## What you are asked to do
Reproduce every row below character for character, keeping each line as it stands.

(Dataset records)
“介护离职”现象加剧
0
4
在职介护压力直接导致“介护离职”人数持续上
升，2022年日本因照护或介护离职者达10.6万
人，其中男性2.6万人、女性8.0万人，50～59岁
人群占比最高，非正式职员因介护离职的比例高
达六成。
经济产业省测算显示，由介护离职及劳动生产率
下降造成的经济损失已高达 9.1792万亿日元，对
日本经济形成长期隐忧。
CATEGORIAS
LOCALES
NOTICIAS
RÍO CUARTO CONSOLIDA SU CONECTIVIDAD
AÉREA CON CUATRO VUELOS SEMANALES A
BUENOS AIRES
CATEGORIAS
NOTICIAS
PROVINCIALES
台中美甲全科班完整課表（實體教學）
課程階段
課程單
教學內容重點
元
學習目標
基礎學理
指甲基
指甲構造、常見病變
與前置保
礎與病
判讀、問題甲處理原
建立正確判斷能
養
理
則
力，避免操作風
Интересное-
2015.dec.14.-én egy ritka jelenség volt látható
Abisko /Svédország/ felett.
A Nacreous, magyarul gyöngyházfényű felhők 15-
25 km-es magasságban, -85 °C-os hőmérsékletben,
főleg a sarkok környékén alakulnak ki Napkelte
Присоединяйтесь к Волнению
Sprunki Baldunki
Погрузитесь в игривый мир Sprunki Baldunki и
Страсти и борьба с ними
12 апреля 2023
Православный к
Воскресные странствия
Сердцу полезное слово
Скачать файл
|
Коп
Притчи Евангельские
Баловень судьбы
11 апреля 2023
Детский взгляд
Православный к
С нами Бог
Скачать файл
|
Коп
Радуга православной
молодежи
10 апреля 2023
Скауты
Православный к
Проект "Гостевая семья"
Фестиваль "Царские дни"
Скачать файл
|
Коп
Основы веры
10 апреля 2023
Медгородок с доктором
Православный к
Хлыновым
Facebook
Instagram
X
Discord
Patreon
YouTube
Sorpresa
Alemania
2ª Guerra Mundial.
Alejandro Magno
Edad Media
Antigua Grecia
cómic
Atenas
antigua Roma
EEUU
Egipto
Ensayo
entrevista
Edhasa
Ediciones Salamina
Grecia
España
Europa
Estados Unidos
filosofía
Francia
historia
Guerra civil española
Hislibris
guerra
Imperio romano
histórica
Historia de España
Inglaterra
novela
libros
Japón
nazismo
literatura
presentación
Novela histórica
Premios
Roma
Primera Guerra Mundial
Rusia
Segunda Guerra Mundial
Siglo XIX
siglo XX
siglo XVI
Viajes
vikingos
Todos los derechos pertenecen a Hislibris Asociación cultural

## Answer below
“介护离职”现象加剧
0
4
在职介护压力直接导致“介护离职”人数持续上
升，2022年日本因照护或介护离职者达10.6万
人，其中男性2.6万人、女性8.0万人，50～59岁
人群占比最高，非正式职员因介护离职的比例高
达六成。
经济产业省测算显示，由介护离职及劳动生产率
下降造成的经济损失已高达 9.1792万亿日元，对
日本经济形成长期隐忧。
CATEGORIAS
LOCALES
NOTICIAS
RÍO CUARTO CONSOLIDA SU CONECTIVIDAD
AÉREA CON CUATRO VUELOS SEMANALES A
BUENOS AIRES
CATEGORIAS
NOTICIAS
PROVINCIALES
台中美甲全科班完整課表（實體教學）
課程階段
課程單
教學內容重點
元
學習目標
基礎學理
指甲基
指甲構造、常見病變
與前置保
礎與病
判讀、問題甲處理原
建立正確判斷能
養
理
則
力，避免操作風
Интересное-
2015.dec.14.-én egy ritka jelenség volt látható
Abisko /Svédország/ felett.
A Nacreous, magyarul gyöngyházfényű felhők 15-
25 km-es magasságban, -85 °C-os hőmérsékletben,
főleg a sarkok környékén alakulnak ki Napkelte
Присоединяйтесь к Волнению
Sprunki Baldunki
Погрузитесь в игривый мир Sprunki Baldunki и
Страсти и борьба с ними
12 апреля 2023
Православный к
Воскресные странствия
Сердцу полезное слово
Скачать файл
|
Коп
Притчи Евангельские
Баловень судьбы
11 апреля 2023
Детский взгляд
Православный к
С нами Бог
Скачать файл
|
Коп
Радуга православной
молодежи
10 апреля 2023
Скауты
Православный к
Проект "Гостевая семья"
Фестиваль "Царские дни"
Скачать файл
|
Коп
Основы веры
10 апреля 2023
Медгородок с доктором
Православный к
Хлыновым
Facebook
Instagram
X
Discord
Patreon
YouTube
Sorpresa
Alemania
2ª Guerra Mundial.
Alejandro Magno
Edad Media
Antigua Grecia
cómic
Atenas
antigua Roma
EEUU
Egipto
Ensayo
entrevista
Edhasa
Ediciones Salamina
Grecia
España
Europa
Estados Unidos
filosofía
Francia
historia
Guerra civil española
Hislibris
guerra
Imperio romano
histórica
Historia de España
Inglaterra
novela
libros
Japón
nazismo
literatura
presentación
Novela histórica
Premios
Roma
Primera Guerra Mundial
Rusia
Segunda Guerra Mundial
Siglo XIX
siglo XX
siglo XVI
Viajes
vikingos
Todos los derechos pertenecen a Hislibris Asociación cultural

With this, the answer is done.